__TASK TO CARRY OUT__
Please return every line in the entries below with the word "usuário" in it.

__EXCERPTED RECORDS__
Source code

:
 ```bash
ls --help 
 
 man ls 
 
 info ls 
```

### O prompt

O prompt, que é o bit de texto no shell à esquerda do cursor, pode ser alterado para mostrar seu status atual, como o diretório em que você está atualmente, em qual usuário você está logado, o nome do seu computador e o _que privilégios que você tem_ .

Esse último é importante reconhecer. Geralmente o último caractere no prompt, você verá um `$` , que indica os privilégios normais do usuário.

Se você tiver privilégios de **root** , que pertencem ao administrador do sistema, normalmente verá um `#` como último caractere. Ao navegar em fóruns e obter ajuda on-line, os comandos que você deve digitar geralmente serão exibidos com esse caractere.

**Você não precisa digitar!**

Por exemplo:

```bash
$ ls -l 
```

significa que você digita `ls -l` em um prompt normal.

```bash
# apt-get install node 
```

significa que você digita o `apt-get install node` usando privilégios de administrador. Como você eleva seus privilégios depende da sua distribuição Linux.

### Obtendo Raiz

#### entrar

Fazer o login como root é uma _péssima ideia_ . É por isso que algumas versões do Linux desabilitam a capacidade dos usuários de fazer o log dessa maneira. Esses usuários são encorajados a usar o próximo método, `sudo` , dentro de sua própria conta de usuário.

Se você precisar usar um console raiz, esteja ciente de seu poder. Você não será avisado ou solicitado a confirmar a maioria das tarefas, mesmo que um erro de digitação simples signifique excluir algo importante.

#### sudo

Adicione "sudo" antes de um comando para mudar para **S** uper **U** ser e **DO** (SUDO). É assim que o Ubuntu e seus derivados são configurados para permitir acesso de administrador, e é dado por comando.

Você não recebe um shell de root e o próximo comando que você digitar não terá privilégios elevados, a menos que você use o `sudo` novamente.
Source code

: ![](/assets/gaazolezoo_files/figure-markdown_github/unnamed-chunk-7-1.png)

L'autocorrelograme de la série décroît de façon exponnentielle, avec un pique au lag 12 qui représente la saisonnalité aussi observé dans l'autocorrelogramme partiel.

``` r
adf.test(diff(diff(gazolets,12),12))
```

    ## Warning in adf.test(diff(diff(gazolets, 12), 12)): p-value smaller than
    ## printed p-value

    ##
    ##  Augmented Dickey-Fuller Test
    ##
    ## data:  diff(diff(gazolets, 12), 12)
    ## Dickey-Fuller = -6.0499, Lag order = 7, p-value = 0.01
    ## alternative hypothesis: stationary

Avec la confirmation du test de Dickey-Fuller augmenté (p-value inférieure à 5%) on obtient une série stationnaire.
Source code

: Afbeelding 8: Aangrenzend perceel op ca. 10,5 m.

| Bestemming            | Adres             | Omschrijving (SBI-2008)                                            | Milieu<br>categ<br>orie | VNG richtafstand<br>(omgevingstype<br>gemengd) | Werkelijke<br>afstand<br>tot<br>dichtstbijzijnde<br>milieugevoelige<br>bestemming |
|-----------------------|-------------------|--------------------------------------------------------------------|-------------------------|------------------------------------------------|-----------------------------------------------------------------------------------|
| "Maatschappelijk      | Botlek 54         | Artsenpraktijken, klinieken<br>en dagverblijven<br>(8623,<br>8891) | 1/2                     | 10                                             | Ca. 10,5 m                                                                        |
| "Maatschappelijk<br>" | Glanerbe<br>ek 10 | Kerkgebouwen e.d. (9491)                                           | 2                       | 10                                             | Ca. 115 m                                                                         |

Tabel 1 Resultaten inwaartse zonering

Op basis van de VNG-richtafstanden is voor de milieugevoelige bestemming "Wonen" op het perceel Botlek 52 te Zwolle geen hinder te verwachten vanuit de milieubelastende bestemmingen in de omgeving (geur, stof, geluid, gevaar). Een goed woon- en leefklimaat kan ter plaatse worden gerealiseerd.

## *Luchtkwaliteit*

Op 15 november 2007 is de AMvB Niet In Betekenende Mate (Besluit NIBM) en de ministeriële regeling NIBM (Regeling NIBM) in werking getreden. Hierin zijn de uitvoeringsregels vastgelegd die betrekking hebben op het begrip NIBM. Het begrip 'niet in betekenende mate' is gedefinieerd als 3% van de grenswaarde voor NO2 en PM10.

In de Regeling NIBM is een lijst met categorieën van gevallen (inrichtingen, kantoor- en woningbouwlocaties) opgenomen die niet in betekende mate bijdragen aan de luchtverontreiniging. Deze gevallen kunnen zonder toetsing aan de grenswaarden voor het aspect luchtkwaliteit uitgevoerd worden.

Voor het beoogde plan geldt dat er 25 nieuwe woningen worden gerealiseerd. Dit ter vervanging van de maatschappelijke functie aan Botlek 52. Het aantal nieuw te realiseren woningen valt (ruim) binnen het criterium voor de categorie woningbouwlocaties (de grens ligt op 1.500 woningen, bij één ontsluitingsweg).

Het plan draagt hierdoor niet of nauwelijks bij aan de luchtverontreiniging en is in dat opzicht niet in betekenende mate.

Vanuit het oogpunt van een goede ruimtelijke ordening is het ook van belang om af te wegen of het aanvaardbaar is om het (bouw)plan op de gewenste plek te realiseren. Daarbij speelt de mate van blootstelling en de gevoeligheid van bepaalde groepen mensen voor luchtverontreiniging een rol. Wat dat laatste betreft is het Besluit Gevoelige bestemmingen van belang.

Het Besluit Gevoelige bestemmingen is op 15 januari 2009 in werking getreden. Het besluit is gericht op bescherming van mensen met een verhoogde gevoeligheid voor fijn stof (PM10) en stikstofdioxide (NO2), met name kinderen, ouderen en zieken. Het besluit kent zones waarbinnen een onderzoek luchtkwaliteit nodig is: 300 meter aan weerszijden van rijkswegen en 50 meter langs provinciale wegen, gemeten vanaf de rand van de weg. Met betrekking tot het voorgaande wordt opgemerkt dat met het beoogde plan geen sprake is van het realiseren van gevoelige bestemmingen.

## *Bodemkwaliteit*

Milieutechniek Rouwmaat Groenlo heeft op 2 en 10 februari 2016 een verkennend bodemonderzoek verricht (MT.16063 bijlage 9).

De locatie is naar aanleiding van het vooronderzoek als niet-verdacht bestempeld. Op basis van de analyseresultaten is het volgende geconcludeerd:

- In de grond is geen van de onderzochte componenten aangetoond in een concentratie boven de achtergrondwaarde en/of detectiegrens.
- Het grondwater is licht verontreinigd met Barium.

__ANSWER SECTION__
O prompt, que é o bit de texto no shell à esquerda do cursor, pode ser alterado para mostrar seu status atual, como o diretório em que você está atualmente, em qual usuário você está logado, o nome do seu computador e o _que privilégios que você tem_ .
Esse último é importante reconhecer. Geralmente o último caractere no prompt, você verá um `$` , que indica os privilégios normais do usuário.
Fazer o login como root é uma _péssima ideia_ . É por isso que algumas versões do Linux desabilitam a capacidade dos usuários de fazer o log dessa maneira. Esses usuários são encorajados a usar o próximo método, `sudo` , dentro de sua própria conta de usuário.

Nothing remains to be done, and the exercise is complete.